I also don't expect that you would need to select boost mode either, unless it's to show just how much difference it makes. Bit like the Halo anniversary og mode switch.
 
This may be unrealistic or unfair.
But I expect the Scorpio to play unpatched x1 games at locked max res of the game, with no frame drops.
If there's frame drops then it's either weak cpu (to achieve this) or just a very very badly optimised game that was unplayable on the x1.
Nice benefit would also be if it was able to stream the higher res assets in quicker as can be seen in some 4pro boosted games.

I also don't expect that you would need to select boost mode either, unless it's to show just how much difference it makes. Bit like the Halo anniversary og mode switch.

Yeah...but I'm fully expecting a game like Halo 5 will have it's own Scorpio version though...probably at native 4K... that will be a "launch title" for Scorpio release.
 
This may be unrealistic or unfair.
But I expect the Scorpio to play unpatched x1 games at locked max res of the game, with no frame drops.
If there's frame drops then it's either weak cpu (to achieve this) or just a very very badly optimised game that was unplayable on the x1.
Nice benefit would also be if it was able to stream the higher res assets in quicker as can be seen in some 4pro boosted games.

I also don't expect that you would need to select boost mode either, unless it's to show just how much difference it makes. Bit like the Halo anniversary og mode switch.

I never said anything about unpatched games. I only suggested that Scorpio will be a much better "4K" upgrade to Xbone than the Pro is to the PS4.
First because it's significantly more powerful than the Pro, second because the original Xbone is significantly less powerful than the original PS4.
 
Just thinking that PS4 launched in November but Sony announced in February I believe....including specs. Sort of wish Microsoft would do something similar since this is so out in the open now anyway..
 
I never said anything about unpatched games.
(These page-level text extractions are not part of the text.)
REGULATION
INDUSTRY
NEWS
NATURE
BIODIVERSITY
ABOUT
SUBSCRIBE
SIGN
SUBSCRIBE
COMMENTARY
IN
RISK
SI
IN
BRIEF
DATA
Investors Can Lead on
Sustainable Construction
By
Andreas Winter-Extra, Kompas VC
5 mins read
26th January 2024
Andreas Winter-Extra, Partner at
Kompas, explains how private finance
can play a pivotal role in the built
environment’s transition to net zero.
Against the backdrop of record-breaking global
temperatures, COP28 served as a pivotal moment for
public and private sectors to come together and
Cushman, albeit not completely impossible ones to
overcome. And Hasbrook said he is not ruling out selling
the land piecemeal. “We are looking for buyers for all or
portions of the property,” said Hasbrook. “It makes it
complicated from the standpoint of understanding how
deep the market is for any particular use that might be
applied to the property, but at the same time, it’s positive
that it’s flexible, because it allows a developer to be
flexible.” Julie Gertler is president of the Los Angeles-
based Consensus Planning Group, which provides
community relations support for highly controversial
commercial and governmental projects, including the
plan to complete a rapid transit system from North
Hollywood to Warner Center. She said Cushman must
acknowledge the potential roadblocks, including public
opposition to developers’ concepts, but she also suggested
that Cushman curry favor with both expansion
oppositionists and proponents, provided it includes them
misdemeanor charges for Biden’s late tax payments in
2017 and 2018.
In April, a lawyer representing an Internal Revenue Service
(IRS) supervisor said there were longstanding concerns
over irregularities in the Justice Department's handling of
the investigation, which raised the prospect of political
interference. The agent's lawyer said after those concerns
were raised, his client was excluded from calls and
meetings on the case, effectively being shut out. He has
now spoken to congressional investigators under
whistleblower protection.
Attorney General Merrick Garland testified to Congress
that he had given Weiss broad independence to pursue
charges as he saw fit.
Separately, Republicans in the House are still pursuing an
I only suggested that Scorpio will be a much better "4K" upgrade to Xbone than the Pro is to the PS4.
First because it's significantly more powerful than the Pro, second because the original Xbone is significantly less powerful than the original PS4.
sorry, my post had nothing to do with yours, it was just a follow on from the discussion about boost mode, and what Ms will do with Scorpio. I probably should've found someone to quote to make it clearer... :)
 
Yeah...but I'm fully expecting a game like Halo 5 will have it's own Scorpio version though...probably at native 4K... that will be a "launch title" for Scorpio release.
I would be surprised if most of the first party games don't get at least a simple patch, apart from old forza's and horizon 2, and couple others. If I was them I'd even try to get some of the third party exclusives patched up, ryse, qb.

lots of games have pc versions to get assets from, etc.
it's a simple way to somewhat show the difference and have Scorpio patched games at launch, without having to invest too much. May actually be offset a bit by sales, as many under performed, but I suspect some people would pick them up. Not saying will suddenly sell millions.